Problem requirements — In the passage on stomach distension in dogs, copy word for word the part that begins with the words containing "Fluid distension of the stomach can" and ends with "monitor these parameters.".

Exercise text —
Fluid therapy, analgesia and time are usually all that is required. It is important to monitor electrolyte and acid- base status, as food engorgement can cause a mild free water deficit (hypernatraemia), and metabolic alkalosis due to third spacing of gastric fluid into the food mass. Close monitoring for any development of signs of GDV also is important. Most dogs improve after 12 hours of hospitalisation, with a decrease in abdominal distension, and can go home with instructions for rest and small meals. Mild diarrhoea or soft stool in the 3 days after engorgement is common.
Acute fluid distension of the stomach is usually either due to gastric stasis or pyloric outflow obstruction. The degree of gastric distension does not usually cause obvious abdominal distension. Gastric stasis is usually associated with moderate fluid distension whereas pyloric outflow obstruction usually only causes distension if there is a component of decreased gastric motility. Gastric stasis is common in critically ill patients, especially in those suffering from systemic inflammatory response syndrome or recovering from abdominal surgery. Regional peritonitis, for example, due to pancreatitis, is also a common cause. Gastric stasis should be suspected in any critically ill patients that continue to vomit or regurgitate despite antiemetic and prokinetic drugs. Abdominal ultrasonography is useful to confirm stomach can be identified.
Fluid distension of the stomach can contribute to dehydration and electrolyte abnormalities via loss through vomiting or regurgitation. The nature of this loss will depend on whether there is duodenal reflux into the stomach and administration of antacid therapy. If there is no pyloric outflow obstruction, often the vomitus has a neutral to mildly acidic pH, as it is a mixture of stomach and duodenal fluid. If there is either a functional or mechanical pyloric outflow obstruction, or gastric hypersecretory disorder, then the majority of the loss will be hydrochloric acid, promoting a metabolic alkalosis in the patient. Potassium will also be lost in vomiting and regurgitation. As the effects on acid-base and electrolytes varies with the type of loss, it is important to monitor these parameters.

(Items from a data source)
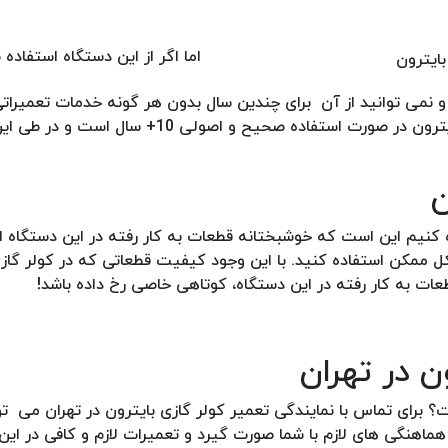
اما اگر از این دستگاه استفاد
می توانید از آن برای چندین سال بدون هر گونه خدمات تعمیراتی
کنید. با این وجود می توان گفت که طول عمر مفید کولر گازی بایترون در صورت استفاده ص
ن
ه کنیم این است که خوشبختانه قطعات به کار رفته در این دستگاه 
کل ممکن استفاده کنید. با این وجود کیفیت قطعاتی که در کولر گازی
قطعات به کار رفته در این دستگاه، کوتاهی خاصی رخ داده باشد!
ن در تهران
؟ برای تماس با نمایندگی تعمیر کولر گازی بایترون در تهران می تو
مایید تا هماهنگی های لازم با شما صورت گیرد و تعمیرات لازم و کافی در ای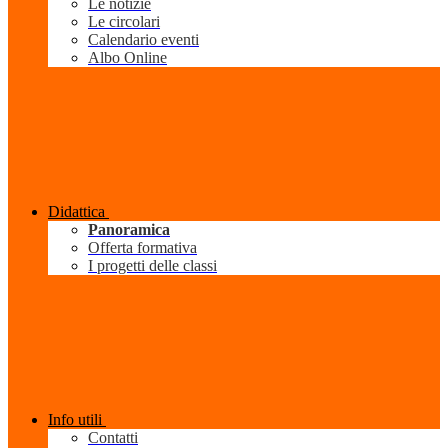
Le notizie
Le circolari
Calendario eventi
Albo Online
Didattica
Panoramica
Offerta formativa
I progetti delle classi
Info utili
Contatti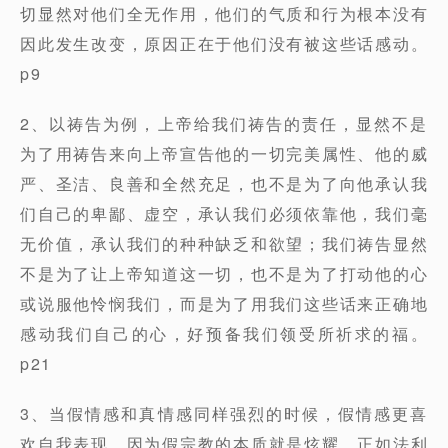
切显然对他们全无作用，他们的气质和行为根本没有
因此发生改变，原因正在于他们没有被这些话感动。
p9
2、以祷告为例，上帝给我们祷告的责任，显然不是
为了用祷告来向上帝宣告他的一切完美属性、他的威
严、圣洁、良善和全然充足，也不是为了向他承认我
们自己的卑鄙、虚空，承认我们必须依靠他，我们毫
无价值，承认我们的种种缺乏和欲望；我们祷告显然
不是为了让上帝知道这一切，也不是为了打动他的心
或说服他怜悯我们，而是为了用我们这些话来正确地
感动我们自己的心，好预备我们领受所祈求的福。
p21
3、当假情感和真情感同样强烈的时候，假情感更喜
欢自我表现。因为假宗教的本质就是炫耀，正如法利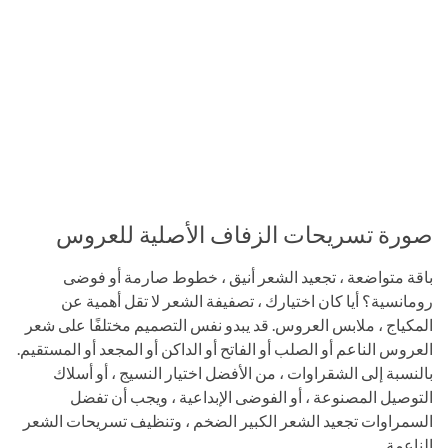
صورة تسريحات الزفاف الأصلية للعروس
باقة متواضعة ، تجعيد الشعر أنيق ، خطوط صارمة أو فوضى
رومانسية؟ أيا كان اختيارك ، تصفيفة الشعر لا تقل أهمية عن
المكياج ، ملابس العروس. قد يبدو نفس التصميم مختلفًا على شعر
العروس الناعم أو الصلب أو الفاتح أو الداكن أو المجعد أو المستقيم.
بالنسبة إلى الشقراوات ، من الأفضل اختيار النسيج ، أو أسلاك
التوصيل المصنوعة ، أو الفوضى الإبداعية ، ويجب أن تفضل
السمراوات تجعيد الشعر الكبير الضخم ، وتنظيف تسريحات الشعر
الناعمة.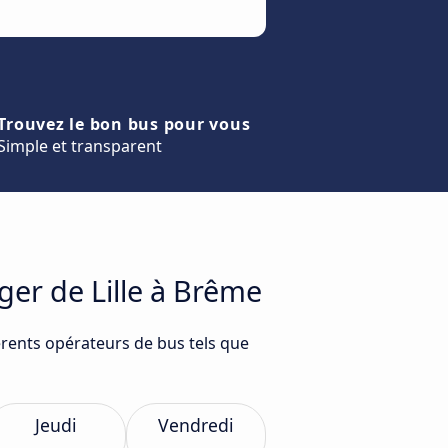
Trouvez le bon bus pour vous
Simple et transparent
ger de Lille à Brême
érents opérateurs de bus tels que
Jeudi
Vendredi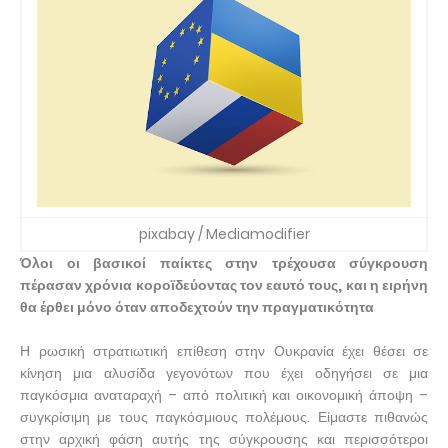
pixabay / Mediamodifier
Όλοι οι βασικοί παίκτες στην τρέχουσα σύγκρουση
πέρασαν χρόνια κοροϊδεύοντας τον εαυτό τους, και η ειρήνη
θα έρθει μόνο όταν αποδεχτούν την πραγματικότητα
Η ρωσική στρατιωτική επίθεση στην Ουκρανία έχει θέσει σε
κίνηση μια αλυσίδα γεγονότων που έχει οδηγήσει σε μια
παγκόσμια αναταραχή – από πολιτική και οικονομική άποψη –
συγκρίσιμη με τους παγκόσμιους πολέμους. Είμαστε πιθανώς
στην αρχική φάση αυτής της σύγκρουσης και περισσότεροι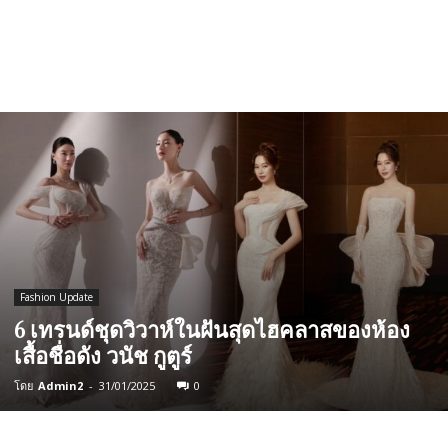
Fashion Update
6 เทรนด์ชุดวิวาห์ในฝันสุดไฮคลาสของห้อง
เสื้อชื่อดัง วนัช กูตูร์
โดย
Admin2
-
31/01/2025
0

Exercise response —
Fluid distension of the stomach can contribute to dehydration and electrolyte abnormalities via loss through vomiting or regurgitation. The nature of this loss will depend on whether there is duodenal reflux into the stomach and administration of antacid therapy. If there is no pyloric outflow obstruction, often the vomitus has a neutral to mildly acidic pH, as it is a mixture of stomach and duodenal fluid. If there is either a functional or mechanical pyloric outflow obstruction, or gastric hypersecretory disorder, then the majority of the loss will be hydrochloric acid, promoting a metabolic alkalosis in the patient. Potassium will also be lost in vomiting and regurgitation. As the effects on acid-base and electrolytes varies with the type of loss, it is important to monitor these parameters.